Ahad 12 Jun 2022 14:59 WIB

1.200 Warga Palestina di Masafer Yatta Terancam Digusur

Penduduk Palestina menolak untuk pergi dari tanah mereka.

Rep: Rizky Jaramaya/Reuters/ Red: Muhammad Fakhruddin
 Polisi perbatasan Israel berjaga-jaga saat buldoser Israel menghancurkan sebuah rumah di kawasan Tepi Barat Masafer dekat Yatta, 25 November 2020. Israel secara rutin menghancurkan rumah-rumah warga Palestina di Tepi Barat dengan alasan hilangnya izin bangunan di daerah tersebut.
Foto: EPA-EFE/ABED AL HASHLAMOUN
Polisi perbatasan Israel berjaga-jaga saat buldoser Israel menghancurkan sebuah rumah di kawasan Tepi Barat Masafer dekat Yatta, 25 November 2020. Israel secara rutin menghancurkan rumah-rumah warga Palestina di Tepi Barat dengan alasan hilangnya izin bangunan di daerah tersebut.
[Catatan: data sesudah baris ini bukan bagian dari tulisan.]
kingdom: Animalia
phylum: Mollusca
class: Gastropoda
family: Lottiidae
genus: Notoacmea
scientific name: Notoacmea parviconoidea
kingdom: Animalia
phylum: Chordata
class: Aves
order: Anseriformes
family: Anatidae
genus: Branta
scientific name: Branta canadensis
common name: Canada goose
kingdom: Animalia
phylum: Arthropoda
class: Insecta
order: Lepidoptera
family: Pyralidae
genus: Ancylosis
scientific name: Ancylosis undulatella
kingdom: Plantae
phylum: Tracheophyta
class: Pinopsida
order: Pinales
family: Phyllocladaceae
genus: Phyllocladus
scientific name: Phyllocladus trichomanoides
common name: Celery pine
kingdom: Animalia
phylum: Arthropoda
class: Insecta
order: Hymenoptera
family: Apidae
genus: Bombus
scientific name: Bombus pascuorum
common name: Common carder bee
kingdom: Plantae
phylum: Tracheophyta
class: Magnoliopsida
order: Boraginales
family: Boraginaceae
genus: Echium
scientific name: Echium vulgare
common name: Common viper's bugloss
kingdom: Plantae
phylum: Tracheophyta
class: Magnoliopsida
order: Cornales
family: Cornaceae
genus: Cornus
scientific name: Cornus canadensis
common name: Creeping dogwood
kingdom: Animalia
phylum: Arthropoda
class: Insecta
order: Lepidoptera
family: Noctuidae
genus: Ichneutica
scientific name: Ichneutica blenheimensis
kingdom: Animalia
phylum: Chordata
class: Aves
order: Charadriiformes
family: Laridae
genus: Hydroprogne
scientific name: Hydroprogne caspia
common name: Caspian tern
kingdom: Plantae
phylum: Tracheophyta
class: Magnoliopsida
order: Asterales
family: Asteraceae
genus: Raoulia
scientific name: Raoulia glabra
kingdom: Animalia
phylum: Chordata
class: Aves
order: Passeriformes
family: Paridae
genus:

REPUBLIKA.CO.ID,TEPI BARAT -- Sekitar 1.200 warga Palestina di Masafer Yatta, wilayah pendudukan Tepi Barat berisiko menghadapi pemindahan paksa untuk memberi jalan bagi zona tembak tentara Israel. Keputusan ini diambil oleh pengadilan tinggi Israel, setelah terjadi pertempuran hukum antara Palestina dan Israel selama puluhan tahun.

Keputusan tersebut membuka jalan bagi salah satu perpindahan terbesar sejak Israel merebut wilayah Tepi Barat dalam perang Timur Tengah 1967. Penduduk Palestina menolak untuk pergi dari tanah mereka, dan berharap dunia internasional dapan menekan serta mencegah Israel melakukan penggusuran.

Baca Juga

"Mereka ingin mengambil tanah ini dari kami untuk membangun pemukiman. Kami tidak akan pergi," kata Wadha Ayoub Abu Sabha, seorang penduduk al-Fakheit. 

Pada 1980-an, Israel mendeklarasikan daerah Masafer Yatta sebagai zona militer tertutup yang dikenal sebagai “Zona Penembakan 918.” Israel berargumen di pengadilan bahwa, lahan seluas 3.000 hektare di sepanjang perbatasan Israel-Tepi Barat ini sangat penting”untuk tujuan pelatihan. Israel mengatakan, orang-orang Palestina yang tinggal di wilayah itu hanyalah penduduk musiman. 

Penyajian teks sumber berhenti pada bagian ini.